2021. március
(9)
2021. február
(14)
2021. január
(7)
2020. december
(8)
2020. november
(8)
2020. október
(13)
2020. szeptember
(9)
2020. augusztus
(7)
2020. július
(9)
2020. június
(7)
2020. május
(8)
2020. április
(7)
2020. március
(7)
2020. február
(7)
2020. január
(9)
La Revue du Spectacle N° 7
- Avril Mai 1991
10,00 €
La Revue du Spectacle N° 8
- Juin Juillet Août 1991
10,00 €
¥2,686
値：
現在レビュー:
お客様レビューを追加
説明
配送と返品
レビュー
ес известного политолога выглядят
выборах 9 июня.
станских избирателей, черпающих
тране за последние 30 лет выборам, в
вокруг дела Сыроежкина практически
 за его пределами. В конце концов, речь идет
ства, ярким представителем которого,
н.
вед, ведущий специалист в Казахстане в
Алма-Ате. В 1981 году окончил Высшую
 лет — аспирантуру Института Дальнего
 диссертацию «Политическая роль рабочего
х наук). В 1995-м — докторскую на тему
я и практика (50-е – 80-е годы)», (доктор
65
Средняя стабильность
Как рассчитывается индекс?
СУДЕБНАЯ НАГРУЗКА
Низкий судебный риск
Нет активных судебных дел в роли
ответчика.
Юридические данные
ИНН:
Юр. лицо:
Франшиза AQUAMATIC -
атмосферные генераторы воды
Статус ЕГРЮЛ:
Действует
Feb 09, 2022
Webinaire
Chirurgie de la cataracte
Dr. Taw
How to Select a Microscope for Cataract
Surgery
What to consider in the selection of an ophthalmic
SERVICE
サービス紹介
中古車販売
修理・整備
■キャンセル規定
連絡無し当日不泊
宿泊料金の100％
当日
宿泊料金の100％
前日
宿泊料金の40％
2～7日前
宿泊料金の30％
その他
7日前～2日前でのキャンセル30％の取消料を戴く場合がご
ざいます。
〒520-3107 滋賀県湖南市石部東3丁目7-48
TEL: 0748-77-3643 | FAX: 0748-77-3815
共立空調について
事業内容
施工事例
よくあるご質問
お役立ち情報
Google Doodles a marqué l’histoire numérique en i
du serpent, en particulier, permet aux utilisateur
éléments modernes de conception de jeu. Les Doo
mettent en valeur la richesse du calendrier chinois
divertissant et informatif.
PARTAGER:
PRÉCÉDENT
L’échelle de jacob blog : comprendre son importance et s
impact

────────────────────

» **JOB**: Write an exact transcription of every entry above.

» **ANSWER TO THIS PROBLEM**:
2021. március
(9)
2021. február
(14)
2021. január
(7)
2020. december
(8)
2020. november
(8)
2020. október
(13)
2020. szeptember
(9)
2020. augusztus
(7)
2020. július
(9)
2020. június
(7)
2020. május
(8)
2020. április
(7)
2020. március
(7)
2020. február
(7)
2020. január
(9)
La Revue du Spectacle N° 7
- Avril Mai 1991
10,00 €
La Revue du Spectacle N° 8
- Juin Juillet Août 1991
10,00 €
¥2,686
値：
現在レビュー:
お客様レビューを追加
説明
配送と返品
レビュー
ес известного политолога выглядят
выборах 9 июня.
станских избирателей, черпающих
тране за последние 30 лет выборам, в
вокруг дела Сыроежкина практически
 за его пределами. В конце концов, речь идет
ства, ярким представителем которого,
н.
вед, ведущий специалист в Казахстане в
Алма-Ате. В 1981 году окончил Высшую
 лет — аспирантуру Института Дальнего
 диссертацию «Политическая роль рабочего
х наук). В 1995-м — докторскую на тему
я и практика (50-е – 80-е годы)», (доктор
65
Средняя стабильность
Как рассчитывается индекс?
СУДЕБНАЯ НАГРУЗКА
Низкий судебный риск
Нет активных судебных дел в роли
ответчика.
Юридические данные
ИНН:
Юр. лицо:
Франшиза AQUAMATIC -
атмосферные генераторы воды
Статус ЕГРЮЛ:
Действует
Feb 09, 2022
Webinaire
Chirurgie de la cataracte
Dr. Taw
How to Select a Microscope for Cataract
Surgery
What to consider in the selection of an ophthalmic
SERVICE
サービス紹介
中古車販売
修理・整備
■キャンセル規定
連絡無し当日不泊
宿泊料金の100％
当日
宿泊料金の100％
前日
宿泊料金の40％
2～7日前
宿泊料金の30％
その他
7日前～2日前でのキャンセル30％の取消料を戴く場合がご
ざいます。
〒520-3107 滋賀県湖南市石部東3丁目7-48
TEL: 0748-77-3643 | FAX: 0748-77-3815
共立空調について
事業内容
施工事例
よくあるご質問
お役立ち情報
Google Doodles a marqué l’histoire numérique en i
du serpent, en particulier, permet aux utilisateur
éléments modernes de conception de jeu. Les Doo
mettent en valeur la richesse du calendrier chinois
divertissant et informatif.
PARTAGER:
PRÉCÉDENT
L’échelle de jacob blog : comprendre son importance et s
impact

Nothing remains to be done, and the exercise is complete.